Ten years ago, we threw a party on Wall Street. It was one year after 9/11 and nine years before Occupy. We were inspired by the ancient vision of Jubilee found in the Bible – where God invites the Hebrew people to dismantle economic inequality by forgiving debts, setting slaves free, and redistributing property. It was God’s emancipation proclamation, the Almighty’s creative way of systemically interrupting the growing gap between the haves and the have-nots.
Sure, biblical scholars are quick to point out that the Hebrew people never really practiced the Jubilee very well. But one of my favorite scholars goes on to say, “That’s no excuse… Christians have never really practiced the Sermon on the Mount very well either.” It was still God’s dream, God’s intention — and it is our job to keep God’s dream alive.
So we threw a Jubilee party on Wall Street, ready to confront the raging bull head-on, ready to flip the tables on the front steps of capitalism’s temple.
We invited the homeless folks in New York to come to the front entrance of the New York Stock Exchange where we planned to give away ten thousand dollars in cash. They came…lots of them. Just as the opening bell rang inside the Stock Exchange, Jubilee started rumbling \outside. Small bills were dropped from the balcony of a nearby building, a swarm of bicyclists rode through and dumped thousands of quarters.

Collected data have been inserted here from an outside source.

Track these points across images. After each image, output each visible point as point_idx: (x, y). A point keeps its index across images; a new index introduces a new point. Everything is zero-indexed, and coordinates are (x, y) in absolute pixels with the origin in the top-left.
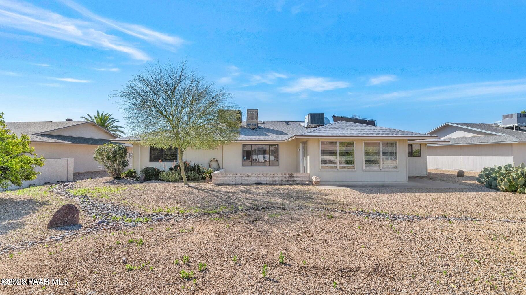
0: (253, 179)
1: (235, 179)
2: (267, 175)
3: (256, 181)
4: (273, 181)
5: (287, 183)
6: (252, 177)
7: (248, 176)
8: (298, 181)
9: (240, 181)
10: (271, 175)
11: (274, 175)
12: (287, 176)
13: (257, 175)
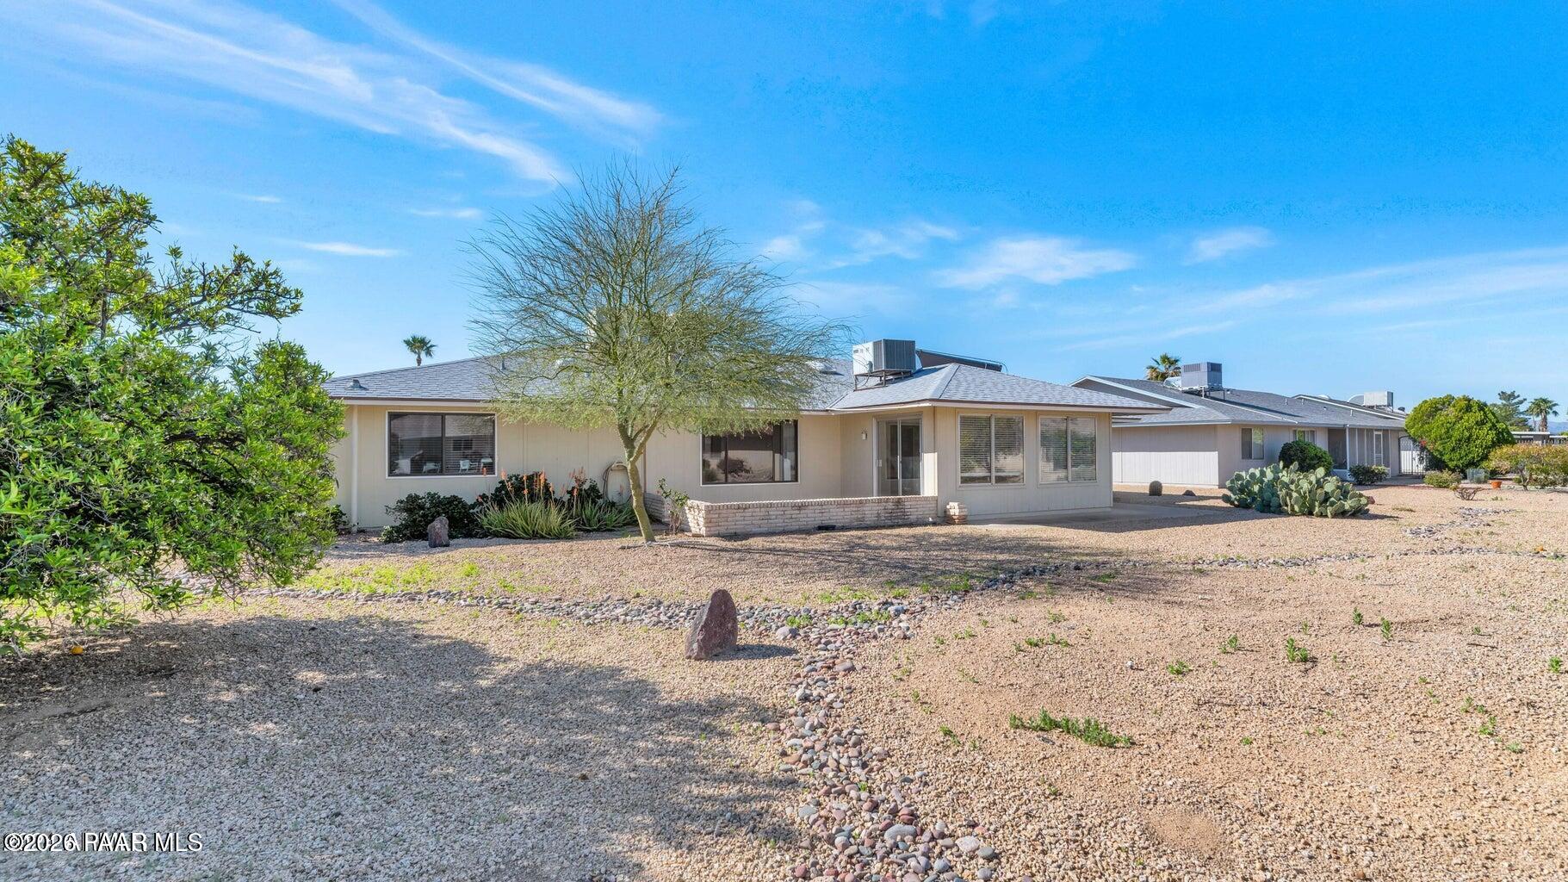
0: (812, 518)
1: (767, 517)
2: (846, 504)
3: (818, 523)
4: (858, 519)
5: (889, 523)
6: (809, 512)
7: (800, 507)
8: (913, 518)
9: (779, 523)
10: (854, 503)
11: (861, 502)
12: (890, 506)
13: (821, 504)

Undercover by-standers had come prepared and emptied bags, backpacks and purses full of change. The party was so irresistible that some of the folks in the stock exchange came out to catch a glimpse of the action. One of them even bought a bunch of bagels and started handing them out.
It wasn’t about coins – it was about change.
We threw the party there deliberately knowing we needed to bring the poor and rich face to face, to expose the economic patterns of Wall Street that are increasingly leaving masses of people in poverty so that a handful of folks can live as they wish–privatizing profit and socializing debt.
It was brilliant street theater, an economic flash mob, a little act of divine mischief. But something in us felt like there was more, something deeper — even holy — that happened that day. It didn’t change the world. But it did raise the question about whether the world needed to be changed.
Ten years later, we think it’s time for another Jubilee. This time around we are not just performing a stunt on Wall Street. We want Jubilee to spread from Wall Street to Main Street. We want to invite you to do an act of Jubilee on your streets.
So here is the invitation. It’s a call for all superheroes and anti-heroes and ordinary radicals… we are inviting people all over the world to simultaneously, wildly and wonderfully, orchestrate random acts of Jubilee.
Maybe you will hide money in alleyways and park benches. Maybe you will drop rupees from a hot air balloon over a slum in India. Maybe you can take a homeless person to lunch, or learn to quilt with an old lady. Maybe your religious community can match every dollar they spend on buildings with a dollar given to the poor. Maybe you can divest from stocks that exploit and invest in micro-finance grants that enrich. Maybe you can get your office to sponsor a well for folks in Africa, or get your dorm buddies to give $3 to buy mosquito nets for folks who might otherwise die of malaria. Maybe your college will create a scholarship for low-income youth. Maybe your neighborhood will pay off someone’s house before foreclosure. Maybe your business will forgive someone’s debt. Maybe you can get your pastor to switch salaries with the janitor or your CEO to pay all folks the same wage for one year. Maybe America will forgive all third-world debt owed to it. Maybe. It’s up to us. It’s up to you. God is already on the side of Jubilee. God might just be waiting for us to enact it. Be the change.